Maybe you are treading toward (or in) a place that is not good for you, and will thwart His plan for you. Might be that you are dealing with a situation that is totally opposite of how He wants to deal with it. And consider the timing aspect. God may not be ready for you to do what you are about to do, or maybe you’re lagging behind, not doing what He has laid upon your heart to do. Okay, now let’s deal with the “Whom.” We pacify, justify, rationalize, and overall ignore the tugging of the Spirit pertaining to relationships. For instance, “I know he doesn’t go to church, but I will get him to.” Or, “She is of another faith but I know she will come around to my way of believing.

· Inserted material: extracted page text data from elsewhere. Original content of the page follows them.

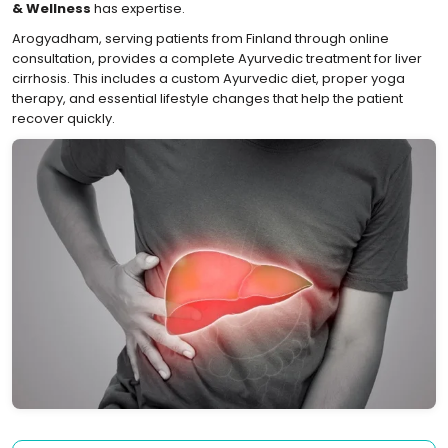
& Wellness
has expertise.
Arogyadham, serving patients from Finland through online
consultation, provides a complete Ayurvedic treatment for liver
cirrhosis. This includes a custom Ayurvedic diet, proper yoga
therapy, and essential lifestyle changes that help the patient
recover quickly.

2 Corinthians 6:14‑17 gives a very definite answer to this type of rational: “Don’t team up with those who are unbelievers. How can goodness be a partner with wickedness? How can light live with darkness? What harmony can there be between Christ and the Devil ? How can a believer be a partner with an unbeliever? And what union can there be between God’s temple and idols? For we are the temple of the living God. As God said: “I will live in them and walk among them. I will be their God, and they will be my people. Therefore, come out from them and separate yourselves from them, says the Lord. Don’t touch their filthy things, and I will welcome you.” (NLT).

It doesn’t get any plainer than that!